Augustine, On Marriage and Concupiscence 1.10:

Nor can it be doubted, that it is more consonant with the order of nature that men should bear rule over women, than women over men. It is with this principle in view that the apostle says, "The head of the woman is the man;" and, "Wives, submit yourselves unto your own husbands." So also the Apostle Peter writes: "Even as Sara obeyed Abraham, calling him lord."


Ambrosiaster, On 1 Timothy 3.11, "The Apostle wants women who are manifestly inferior, to be without fault, in order that the Church of God be pure."

Aquinas, following Aristotle, believed that women were inferior -- in the Summa Theologia I question 92 article 1, he quotes Aristotle's "the female is a misbegotten male." And he follows this up with "As regards the individual nature, woman is defective and misbegotten".

This belief in the inferiority of women by authority figures in the Church lasted well into the 20th Century.
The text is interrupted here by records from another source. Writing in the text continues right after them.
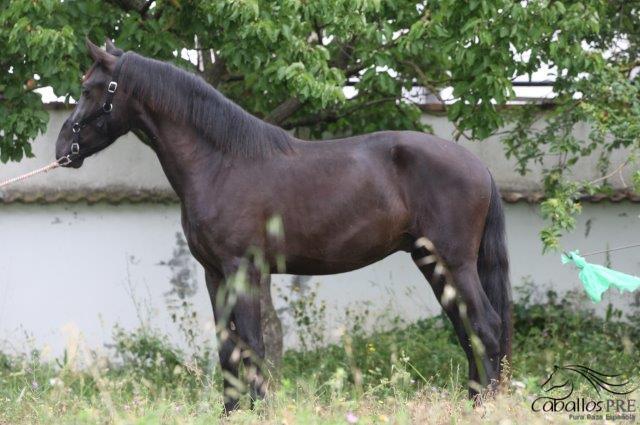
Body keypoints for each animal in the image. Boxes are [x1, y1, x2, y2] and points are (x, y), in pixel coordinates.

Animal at [56, 39, 516, 408]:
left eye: (88, 89)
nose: (63, 149)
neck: (220, 163)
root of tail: (479, 167)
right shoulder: (213, 274)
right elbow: (228, 350)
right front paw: (232, 411)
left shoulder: (243, 270)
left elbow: (253, 346)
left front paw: (259, 410)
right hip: (432, 263)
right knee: (468, 332)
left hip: (454, 263)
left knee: (487, 327)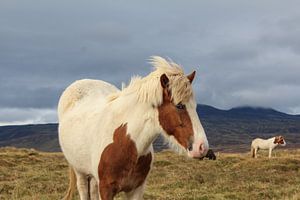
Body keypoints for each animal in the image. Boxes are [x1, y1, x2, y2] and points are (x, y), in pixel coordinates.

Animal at [58, 56, 209, 200]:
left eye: (194, 106)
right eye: (179, 106)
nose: (202, 147)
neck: (126, 142)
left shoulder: (136, 189)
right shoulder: (106, 190)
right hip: (80, 172)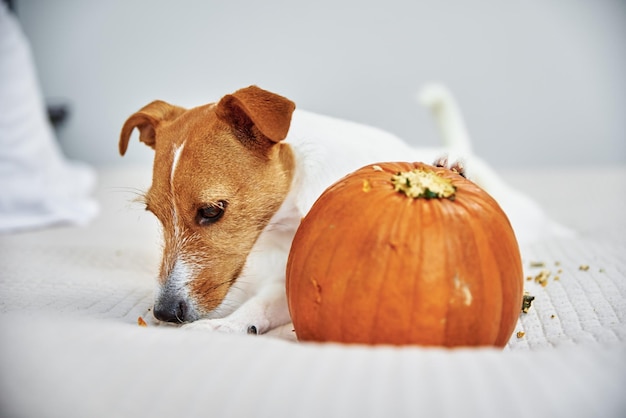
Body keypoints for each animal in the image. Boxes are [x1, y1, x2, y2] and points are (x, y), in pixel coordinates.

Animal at [118, 84, 564, 334]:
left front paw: (447, 172)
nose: (164, 313)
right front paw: (228, 325)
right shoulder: (288, 280)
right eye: (155, 215)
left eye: (212, 211)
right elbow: (260, 305)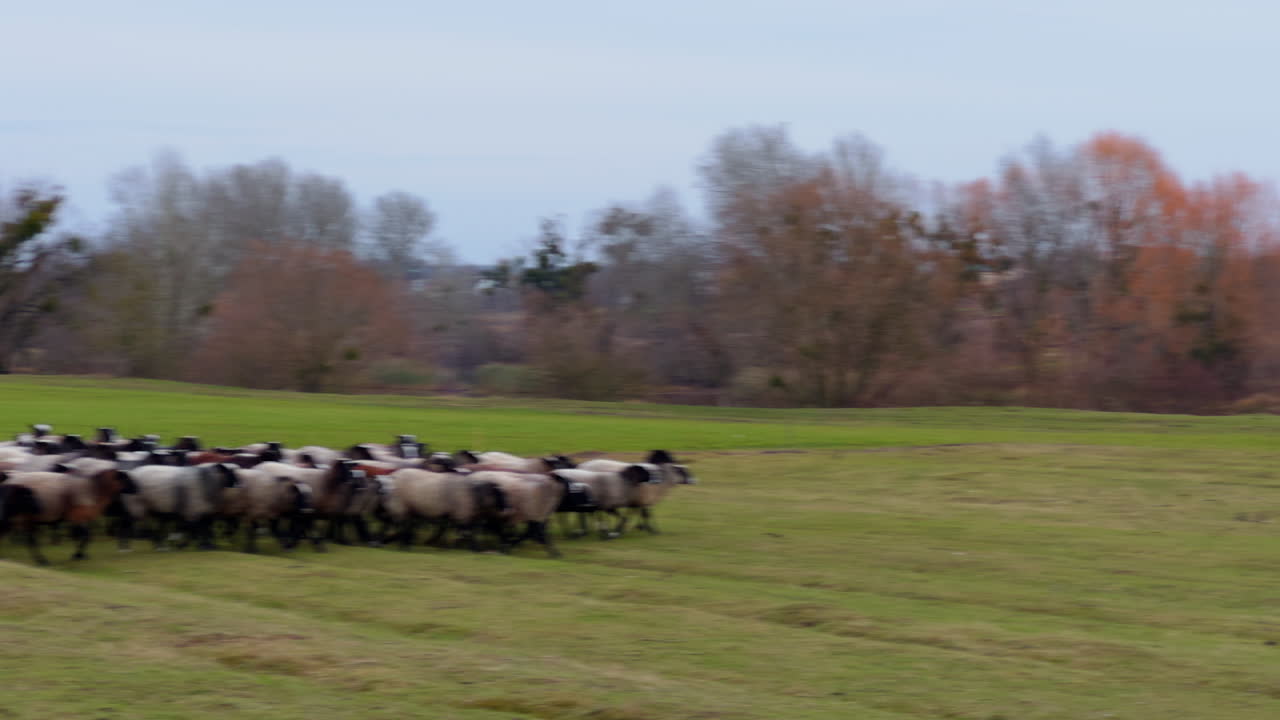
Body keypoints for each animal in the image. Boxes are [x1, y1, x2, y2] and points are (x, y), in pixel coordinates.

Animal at [0, 467, 138, 565]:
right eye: (125, 478)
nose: (137, 489)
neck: (93, 490)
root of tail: (9, 480)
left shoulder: (79, 518)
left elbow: (83, 536)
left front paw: (81, 555)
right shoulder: (77, 516)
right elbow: (85, 536)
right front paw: (77, 555)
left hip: (23, 518)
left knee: (28, 539)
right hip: (22, 517)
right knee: (30, 540)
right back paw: (42, 561)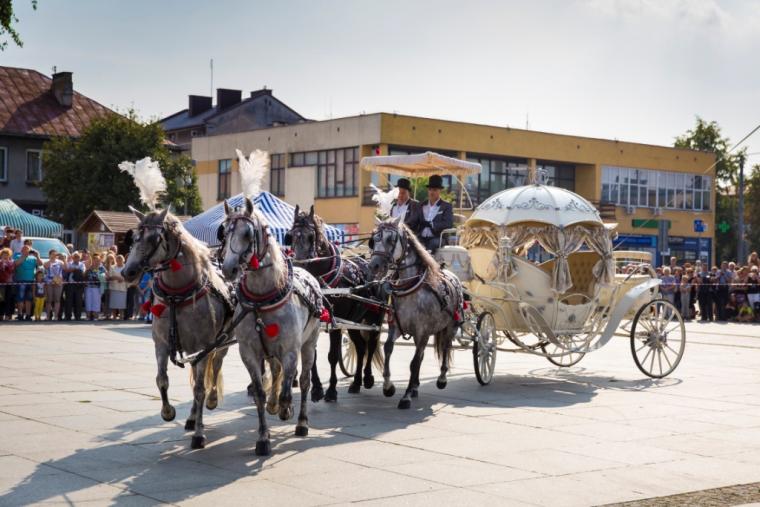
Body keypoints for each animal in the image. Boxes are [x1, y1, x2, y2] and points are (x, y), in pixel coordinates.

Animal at [122, 207, 232, 449]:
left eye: (154, 239)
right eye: (134, 238)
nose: (128, 271)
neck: (177, 295)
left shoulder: (204, 347)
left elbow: (200, 389)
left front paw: (199, 434)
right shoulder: (162, 344)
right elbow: (162, 379)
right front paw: (168, 412)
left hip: (223, 342)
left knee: (216, 366)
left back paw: (211, 401)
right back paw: (191, 417)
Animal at [220, 197, 323, 456]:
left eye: (247, 233)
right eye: (224, 233)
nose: (228, 269)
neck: (262, 298)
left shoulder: (290, 350)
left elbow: (289, 387)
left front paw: (286, 409)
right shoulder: (249, 353)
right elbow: (259, 393)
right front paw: (263, 437)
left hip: (309, 343)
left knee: (304, 380)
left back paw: (301, 422)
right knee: (277, 372)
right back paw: (274, 403)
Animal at [285, 205, 384, 402]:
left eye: (311, 236)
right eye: (291, 236)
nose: (300, 264)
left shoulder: (336, 322)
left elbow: (332, 356)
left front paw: (331, 390)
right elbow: (313, 356)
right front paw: (316, 389)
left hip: (375, 317)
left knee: (371, 343)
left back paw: (368, 378)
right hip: (354, 322)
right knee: (360, 346)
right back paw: (356, 382)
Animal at [367, 215, 463, 409]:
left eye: (391, 239)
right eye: (374, 240)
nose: (374, 266)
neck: (410, 287)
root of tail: (452, 275)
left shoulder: (422, 331)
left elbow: (413, 363)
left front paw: (405, 397)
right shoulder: (396, 327)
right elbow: (388, 349)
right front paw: (389, 387)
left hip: (451, 326)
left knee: (446, 347)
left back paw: (441, 378)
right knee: (422, 355)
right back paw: (415, 386)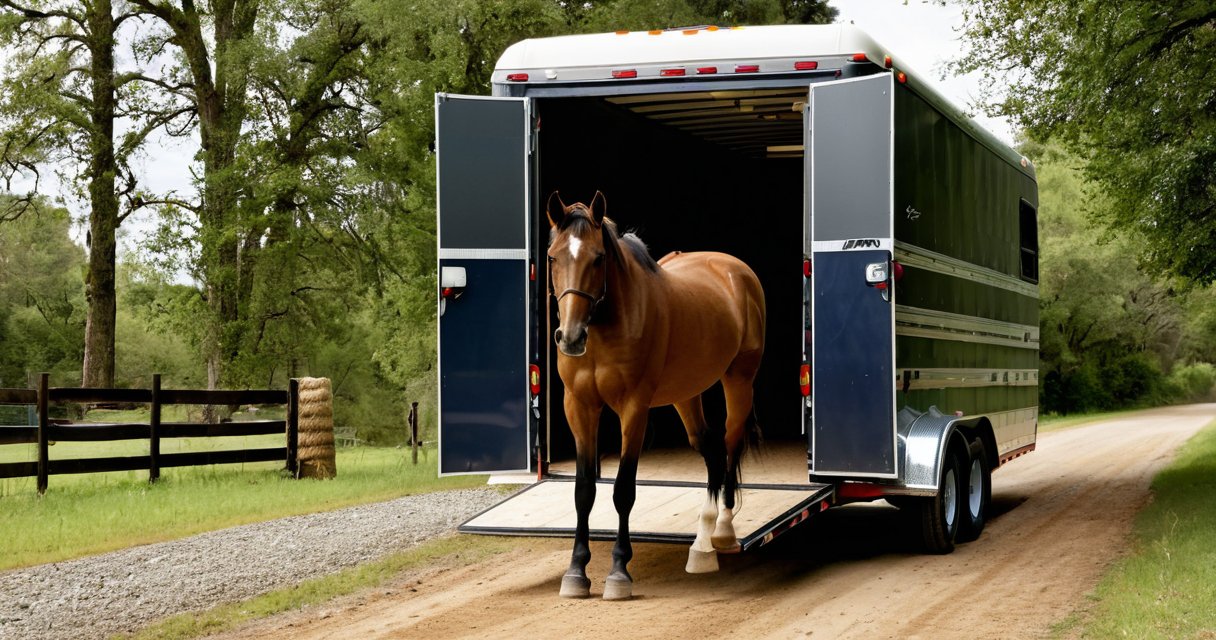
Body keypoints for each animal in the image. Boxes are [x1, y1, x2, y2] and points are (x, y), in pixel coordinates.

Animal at [546, 190, 766, 600]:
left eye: (598, 258)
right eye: (553, 256)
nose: (570, 337)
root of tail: (734, 269)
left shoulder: (634, 409)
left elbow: (623, 491)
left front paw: (619, 573)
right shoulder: (578, 407)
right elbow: (583, 491)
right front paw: (576, 572)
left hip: (739, 379)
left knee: (730, 443)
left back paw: (723, 531)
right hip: (686, 394)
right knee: (711, 449)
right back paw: (701, 547)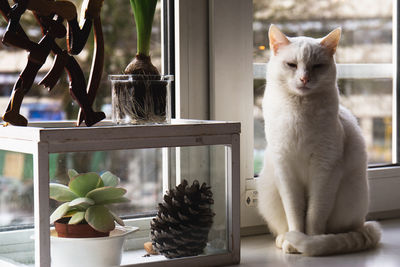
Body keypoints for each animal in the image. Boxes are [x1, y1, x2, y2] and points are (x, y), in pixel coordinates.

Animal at [256, 25, 382, 258]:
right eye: (292, 64)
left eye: (317, 66)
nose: (304, 79)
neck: (300, 111)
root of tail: (362, 224)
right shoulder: (286, 171)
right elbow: (295, 213)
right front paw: (294, 242)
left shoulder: (325, 170)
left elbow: (315, 214)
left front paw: (310, 241)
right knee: (283, 225)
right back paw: (283, 239)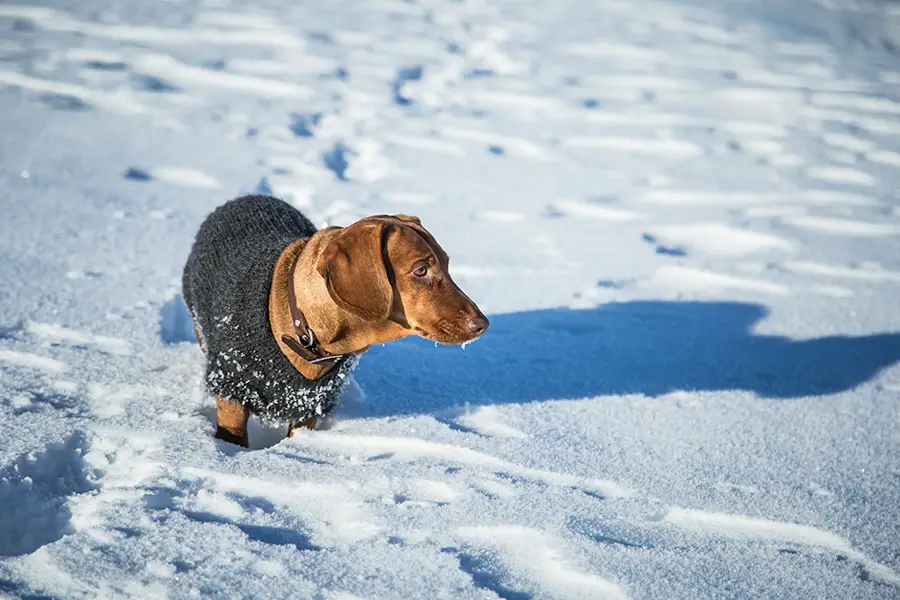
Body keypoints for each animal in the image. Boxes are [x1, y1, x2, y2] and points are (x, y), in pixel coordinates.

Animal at [183, 195, 488, 448]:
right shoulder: (232, 390)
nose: (482, 324)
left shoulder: (309, 407)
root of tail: (245, 197)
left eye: (447, 264)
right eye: (421, 270)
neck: (306, 332)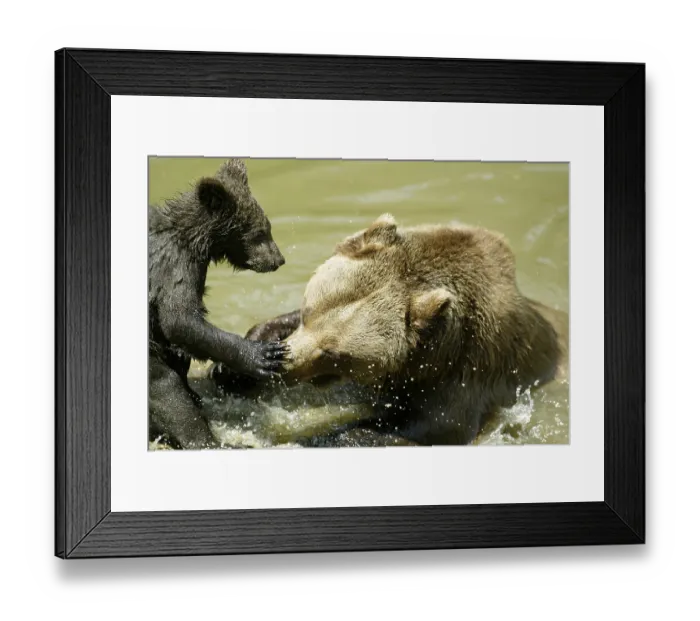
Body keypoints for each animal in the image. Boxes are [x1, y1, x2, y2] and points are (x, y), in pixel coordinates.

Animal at [148, 158, 289, 450]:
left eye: (267, 227)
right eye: (260, 233)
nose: (279, 260)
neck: (197, 240)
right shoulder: (175, 265)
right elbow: (180, 320)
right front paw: (263, 355)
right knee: (166, 389)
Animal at [224, 213, 568, 446]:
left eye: (332, 352)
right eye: (308, 311)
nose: (286, 364)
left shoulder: (466, 374)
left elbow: (430, 427)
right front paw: (236, 367)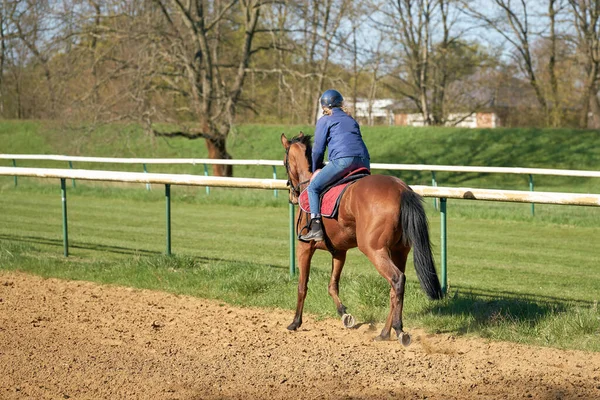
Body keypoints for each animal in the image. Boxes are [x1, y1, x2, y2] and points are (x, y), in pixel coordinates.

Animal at [280, 133, 440, 346]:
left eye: (284, 162)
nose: (292, 195)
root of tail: (401, 189)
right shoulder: (339, 252)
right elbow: (332, 285)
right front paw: (344, 314)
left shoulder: (304, 247)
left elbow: (302, 286)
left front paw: (295, 322)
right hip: (399, 251)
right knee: (395, 288)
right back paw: (385, 332)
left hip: (373, 249)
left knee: (397, 280)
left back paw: (398, 329)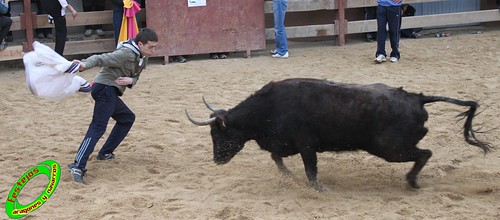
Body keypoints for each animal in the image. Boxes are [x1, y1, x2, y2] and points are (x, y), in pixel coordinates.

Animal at [185, 78, 492, 191]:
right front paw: (288, 176)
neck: (269, 108)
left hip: (392, 149)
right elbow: (277, 158)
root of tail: (417, 98)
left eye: (218, 136)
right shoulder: (284, 144)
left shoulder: (306, 146)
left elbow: (310, 169)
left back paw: (412, 181)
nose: (216, 160)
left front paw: (317, 189)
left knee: (425, 153)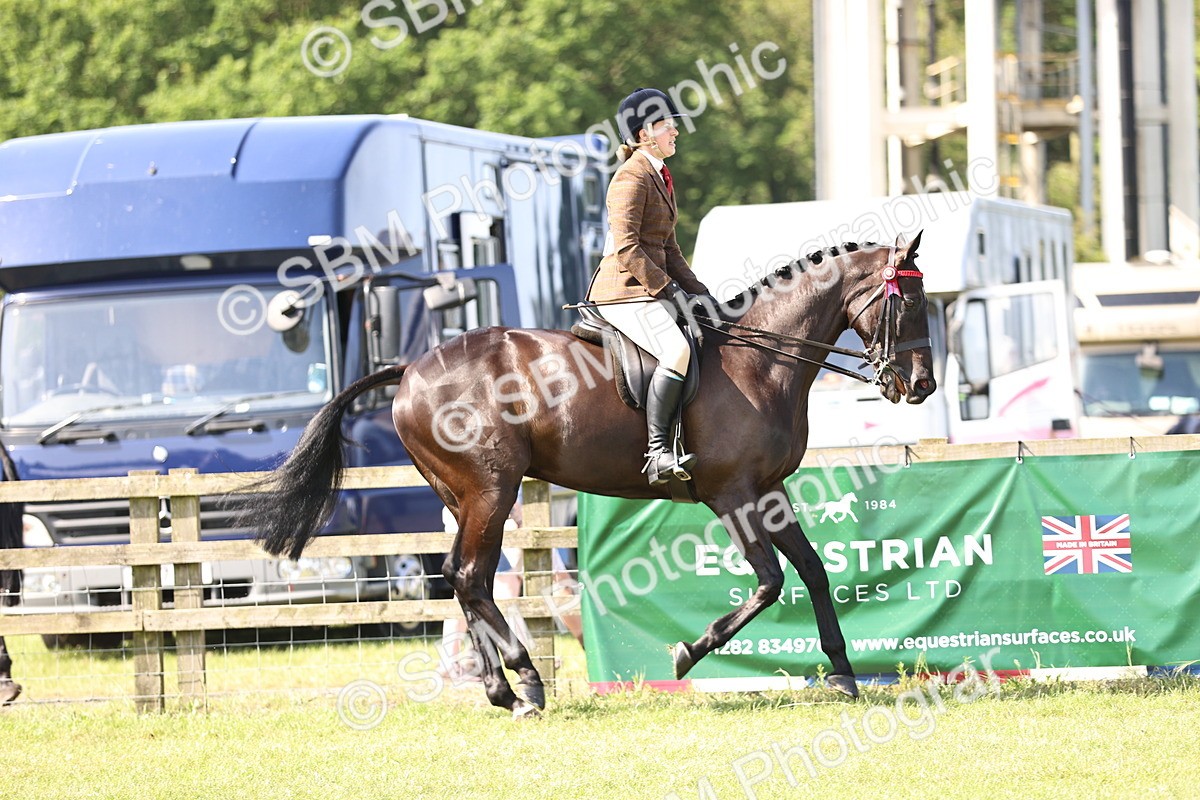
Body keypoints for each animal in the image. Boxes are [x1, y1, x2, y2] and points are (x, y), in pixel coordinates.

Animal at [241, 232, 935, 718]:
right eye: (909, 304)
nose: (922, 385)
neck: (760, 362)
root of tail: (409, 369)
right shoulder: (732, 494)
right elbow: (768, 582)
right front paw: (686, 652)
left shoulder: (768, 491)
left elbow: (813, 570)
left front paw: (843, 672)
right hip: (491, 491)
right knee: (470, 576)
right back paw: (524, 682)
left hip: (465, 497)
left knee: (462, 578)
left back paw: (503, 688)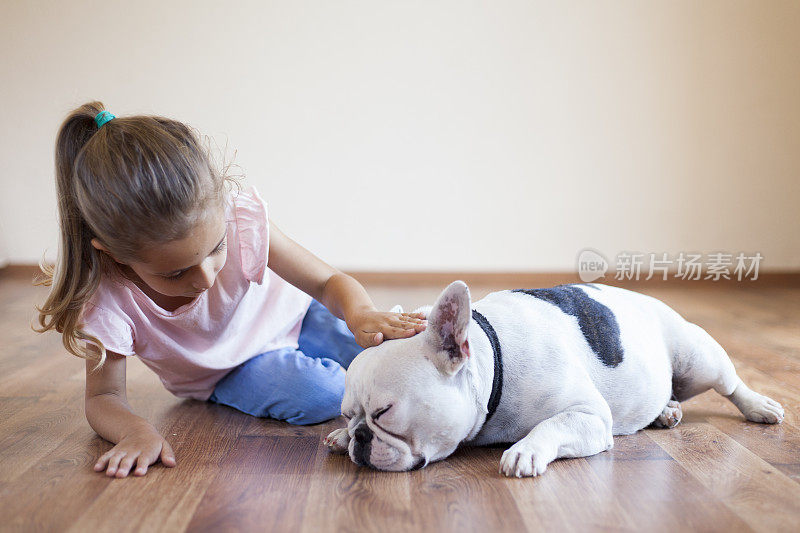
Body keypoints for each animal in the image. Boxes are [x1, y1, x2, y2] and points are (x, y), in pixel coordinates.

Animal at [324, 280, 780, 476]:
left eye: (384, 413)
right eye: (349, 414)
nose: (361, 436)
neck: (495, 363)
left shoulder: (590, 417)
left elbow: (552, 425)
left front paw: (526, 450)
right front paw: (341, 436)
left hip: (697, 357)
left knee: (730, 384)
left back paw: (759, 406)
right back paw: (666, 411)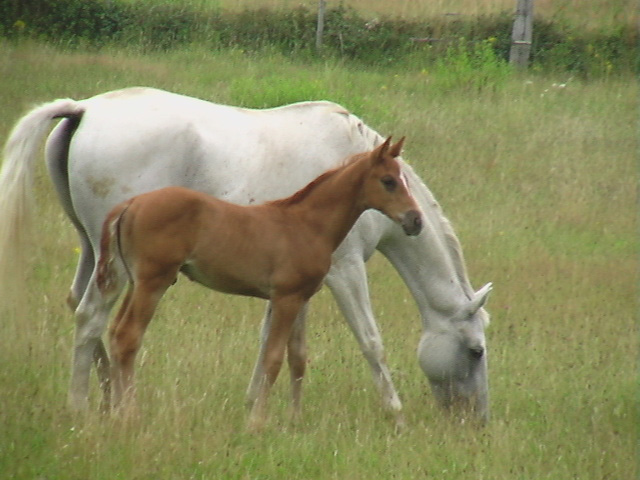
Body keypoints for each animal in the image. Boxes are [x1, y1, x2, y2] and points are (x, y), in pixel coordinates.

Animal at [0, 87, 492, 424]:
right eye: (475, 351)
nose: (476, 420)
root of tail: (83, 108)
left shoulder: (295, 287)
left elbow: (281, 347)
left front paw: (261, 408)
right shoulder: (346, 271)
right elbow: (370, 341)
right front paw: (396, 413)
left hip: (95, 250)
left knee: (83, 311)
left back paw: (102, 398)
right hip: (125, 272)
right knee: (95, 320)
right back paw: (86, 405)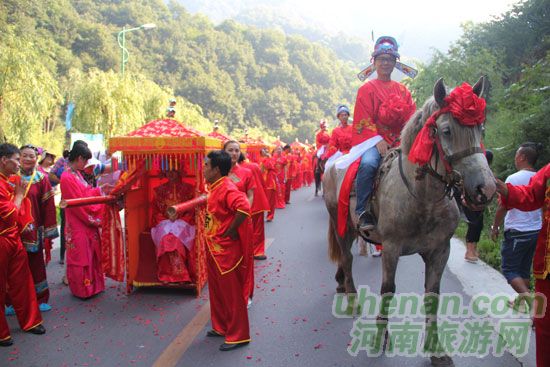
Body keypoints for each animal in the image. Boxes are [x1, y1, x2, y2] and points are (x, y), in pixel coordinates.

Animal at [326, 76, 498, 366]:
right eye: (446, 131)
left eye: (481, 128)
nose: (484, 188)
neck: (423, 200)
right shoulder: (391, 248)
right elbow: (387, 290)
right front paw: (379, 338)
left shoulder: (440, 250)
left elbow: (432, 295)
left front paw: (436, 349)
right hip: (342, 225)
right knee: (347, 259)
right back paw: (351, 298)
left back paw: (340, 284)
Here is Pius XI, in Casti Conubii (written in 1930) citing -- with complete agreement -- Leo XIII from the late 19th century:

With great wisdom Our Predecessor Leo XIII, of happy memory, in the Encyclical on "Christian Marriage" which We have already mentioned, speaking of this order to be maintained between man and wife, teaches: "The man is the ruler of the family, and the head of the woman; but because she is flesh of his flesh and bone of his bone, let her be subject and obedient to the man"


I sometimes wonder how these men would interpret Galatians 3:28, "There is no longer Jew or Greek, there is no longer slave or free, there is no longer male and female; for all of you are one in Christ Jesus."
 

rug

(82,333 posts)
6. Welcome to DU!
Sat Nov 3, 2012, 04:26 PM
Nov 2012

There are many interesting things in the Groups outside the main Forums. Poke around!